- Don't expect Congress to pass an immigration bill this year, House GOP leadership aide says
- President Obama says it is time to pass immigration reform
- House Republican Darrell Issa working on his own bill
- The last attempt at reform sputtered in the House
It's time to fix the United States' "broken immigration system," President Barack Obama said Thursday, citing bipartisan support to revamp immigration laws.
His speech didn't reveal anything that hasn't been said before, but the announcement put the immigration issue back in the spotlight.
"We've kicked this particular can down the road for too long," Obama said.
Immigration reform was placed on the back burner after the Democratic-controlled Senate passed a bill in June that went nowhere in the House of Representatives. Controlled by Republicans, the House has said it would prefer to undertake a number of smaller bills instead of the one large package passed by the Senate.
Obama on Thursday called it a good bill that was supported by several Republicans.
"It's good for our economy, it's good for our security, it's good for our people and we should do it this year," he said.
But don't expect a bill to sail through Congress that easily, a senior House GOP leadership aide told CNN.
"Expectations are low" that any immigration bill could pass this year, the aide said. "There is a sincere desire to work on this issue, but there's also very little good will after the President spent the last two months refusing to work with us."
Republican lawmakers have said that they prefer reform on a piecemeal basis and that border security measures must be put in place before the status of undocumented immigrants can be discussed.
Obama lauded the Senate's immigration bill, but House Majority Leader Eric Cantor has already said that the House won't do anything with it because the GOP opposes it.
"I expect us to move forward this year in trying to address reform and what is broken about our system," he said.
A CBS News poll released Wednesday found public support for immigration reform.
There is widespread support for providing a path to citizenship for undocumented immigrants if they meet certain requirements, including undergoing a waiting period, paying fines and back taxes, passing criminal background checks and learning English, the poll found.
The same poll, however, found that more people think that securing the country's borders should be a priority over resolving the status of undocumented immigrants.
"It doesn't make sense to have 11 million people who are in this country illegally without any ... way to come out of the shadows, get right with the law, meet their responsibility and permit their families, then, to move ahead," Obama said.
House Democrats introduced their own version of an immigration bill at the beginning of the month, one without the huge expansion of the Border Patrol included in the Senate bill.
One of the most contentious parts of the Senate version was a one-year path to citizenship for undocumented immigrants.

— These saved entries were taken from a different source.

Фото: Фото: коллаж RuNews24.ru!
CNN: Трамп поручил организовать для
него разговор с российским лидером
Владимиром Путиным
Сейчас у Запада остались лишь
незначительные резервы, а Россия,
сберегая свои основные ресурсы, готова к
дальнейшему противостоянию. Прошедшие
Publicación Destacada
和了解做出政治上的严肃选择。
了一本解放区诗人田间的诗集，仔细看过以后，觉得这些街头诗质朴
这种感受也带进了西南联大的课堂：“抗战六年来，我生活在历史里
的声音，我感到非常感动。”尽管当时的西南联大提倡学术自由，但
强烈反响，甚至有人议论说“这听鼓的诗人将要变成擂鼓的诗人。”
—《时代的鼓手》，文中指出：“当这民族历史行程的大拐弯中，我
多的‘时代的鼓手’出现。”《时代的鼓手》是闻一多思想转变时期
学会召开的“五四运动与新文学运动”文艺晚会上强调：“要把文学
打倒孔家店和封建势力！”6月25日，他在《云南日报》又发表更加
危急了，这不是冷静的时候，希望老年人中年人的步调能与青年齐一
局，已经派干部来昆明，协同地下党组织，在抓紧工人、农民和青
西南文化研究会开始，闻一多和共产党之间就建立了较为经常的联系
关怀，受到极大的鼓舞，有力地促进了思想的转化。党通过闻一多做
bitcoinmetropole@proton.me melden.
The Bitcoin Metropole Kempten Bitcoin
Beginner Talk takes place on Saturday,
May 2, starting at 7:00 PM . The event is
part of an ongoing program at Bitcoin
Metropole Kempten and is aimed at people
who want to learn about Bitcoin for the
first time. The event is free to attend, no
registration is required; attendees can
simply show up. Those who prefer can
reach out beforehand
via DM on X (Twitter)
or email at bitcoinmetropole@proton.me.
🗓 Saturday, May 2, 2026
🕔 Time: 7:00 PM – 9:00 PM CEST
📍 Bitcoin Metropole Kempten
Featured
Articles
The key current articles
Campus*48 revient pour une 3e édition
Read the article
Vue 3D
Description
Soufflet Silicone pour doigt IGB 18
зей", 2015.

Many Republicans have rejected any route to legal status as amnesty for lawbreakers.
House Oversight Committee Chairman Darrell Issa also is working on a proposal to offer temporary status as early as next week for some undocumented immigrants, a spokesman for the California Republican said.
The bill would provide temporary legal status, likely for six years, for those who meet economic tests. An aide says this approach could help "break the logjam" on the issue of undocumented immigrants currently in the United States.